There's also a cold logic to his plan. He wasn't purely nihilistic; he genuinely believed pain could be eradicated if reality itself were rewired. Add to that the rivalry with Hashirama, the collapse of the Uchiha's power, and later the subtle manipulations that twisted his final steps, and you get a man who fused idealism and authoritarianism. It's tragic because it feels like a corrupted, desperate love for the world — he wanted to save it, but in the process erased what makes it human.
Faith
Faith
2025-09-02 23:56:49
Sometimes I think of Madara as a philosopher gone rogue. His Moon Eye Plan stems from three clear sources: trauma from endless war, disillusionment with human nature, and a ruthless calculation that absolute control equals lasting peace. He viewed the Infinite Tsukuyomi as a technological-mythic fix — use the Ten-Tails and the moon as a giant mirror to cast an inescapable genjutsu.

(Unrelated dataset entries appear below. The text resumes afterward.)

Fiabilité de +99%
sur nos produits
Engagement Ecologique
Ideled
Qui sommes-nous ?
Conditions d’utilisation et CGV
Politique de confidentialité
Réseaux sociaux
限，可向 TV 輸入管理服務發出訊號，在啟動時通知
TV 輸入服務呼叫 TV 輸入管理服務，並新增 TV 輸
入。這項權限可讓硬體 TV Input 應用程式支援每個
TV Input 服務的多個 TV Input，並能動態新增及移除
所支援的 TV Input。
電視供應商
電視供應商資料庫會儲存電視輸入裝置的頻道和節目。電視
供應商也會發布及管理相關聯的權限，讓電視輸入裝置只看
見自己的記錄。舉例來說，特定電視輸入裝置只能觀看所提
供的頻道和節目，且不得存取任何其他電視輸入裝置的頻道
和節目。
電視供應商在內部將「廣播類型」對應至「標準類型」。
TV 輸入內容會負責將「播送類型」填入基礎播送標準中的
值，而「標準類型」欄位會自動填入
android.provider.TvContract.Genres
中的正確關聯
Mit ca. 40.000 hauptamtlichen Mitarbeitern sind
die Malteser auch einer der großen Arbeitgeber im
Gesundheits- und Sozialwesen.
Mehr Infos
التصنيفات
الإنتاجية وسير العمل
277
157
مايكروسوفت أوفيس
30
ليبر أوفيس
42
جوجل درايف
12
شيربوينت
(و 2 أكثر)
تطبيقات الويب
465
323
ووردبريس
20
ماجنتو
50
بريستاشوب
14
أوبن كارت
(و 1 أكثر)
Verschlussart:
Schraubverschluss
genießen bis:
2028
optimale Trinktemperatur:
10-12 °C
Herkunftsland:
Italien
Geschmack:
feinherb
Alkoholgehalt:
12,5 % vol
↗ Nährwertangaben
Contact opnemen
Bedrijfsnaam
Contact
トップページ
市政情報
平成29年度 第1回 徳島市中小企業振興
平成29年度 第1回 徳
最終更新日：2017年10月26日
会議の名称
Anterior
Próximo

What complicates his motives is manipulation. He had genuine convictions, but external forces nudged him toward extreme ends. In the end, his desire to end suffering mutated into a will to dominate, which raises uncomfortable questions about whether peace at the cost of freedom is really peace.
Uma
Uma
2025-09-05 10:33:27
I still get chills at the scene where the plan is explained in 'Naruto'. For me, Madara's Moon Eye Plan is a story about lost faith in humanity. As a kid I rooted for his rivalry with Hashirama as this epic clash, but watching it again as an adult made me sympathize with Madara's sense of betrayal — people he trusted failed, the clan's future crumbled, and constant war burned away hope. The plan itself is almost poetic: promise of a perfect world, but implemented through an illusion that traps everyone in the same dream. There's also the element of pride — Madara trusted his vision more than collective moral growth. Plus, later retcons and reveals show he was pushed and manipulated, which doesn't excuse him but makes his fall feel less cartoonishly evil and more heartbreakingly human.